** EXERCISE AIM **
Please put the lines of the items below into a JSON list of strings, one string per line, skipping blank lines and leaving out the pictures.

** Figure understanding tasks **
....
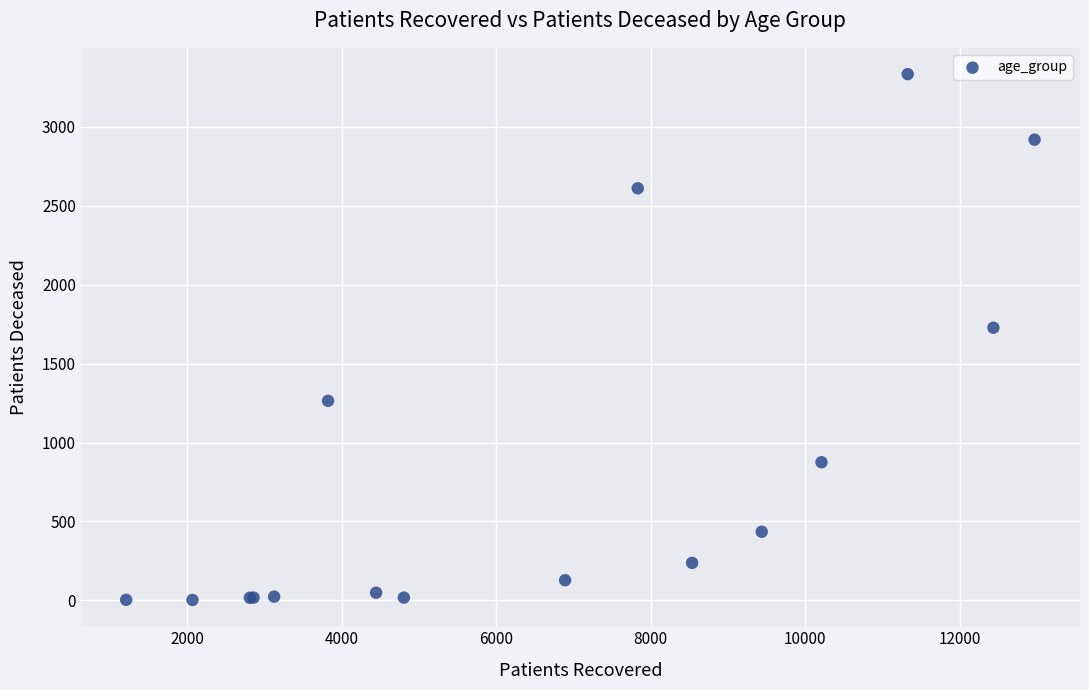

What Y value in the scatter plot is closest to 1668?

1727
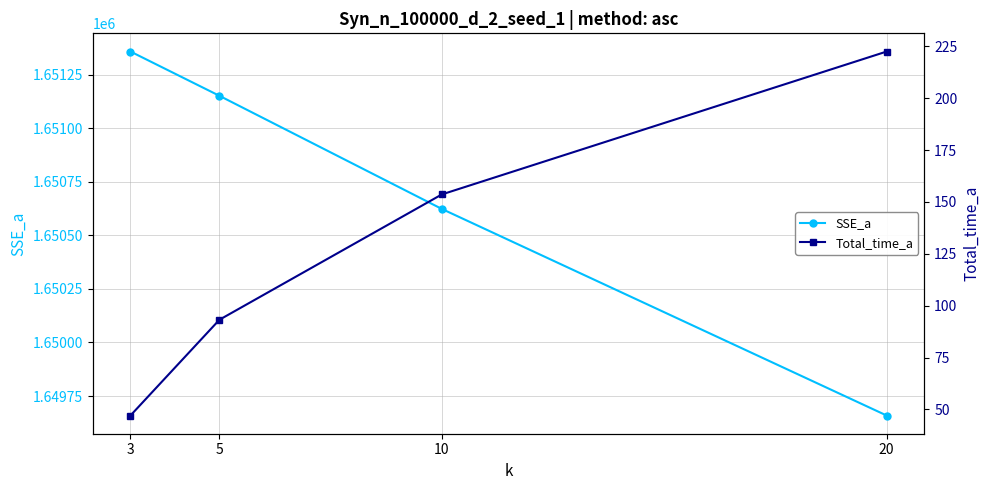

What is the difference between the Total_time_a values at 20 and 10?

68.8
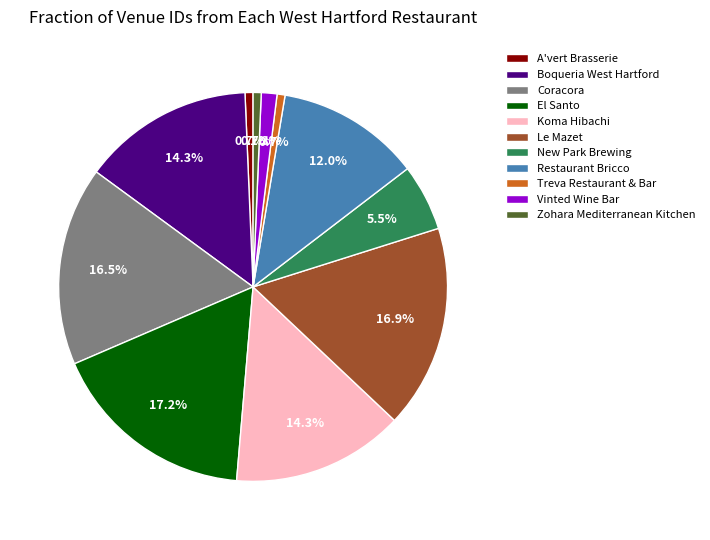

What percentage is NOT represented by Vinted Wine Bar?

98.7%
....
** WRITTEN SOLUTION **
[
  "What Y value in the scatter plot is closest to 1668?",
  "1727",
  "What is the difference between the Total_time_a values at 20 and 10?",
  "68.8",
  "What percentage is NOT represented by Vinted Wine Bar?",
  "98.7%"
]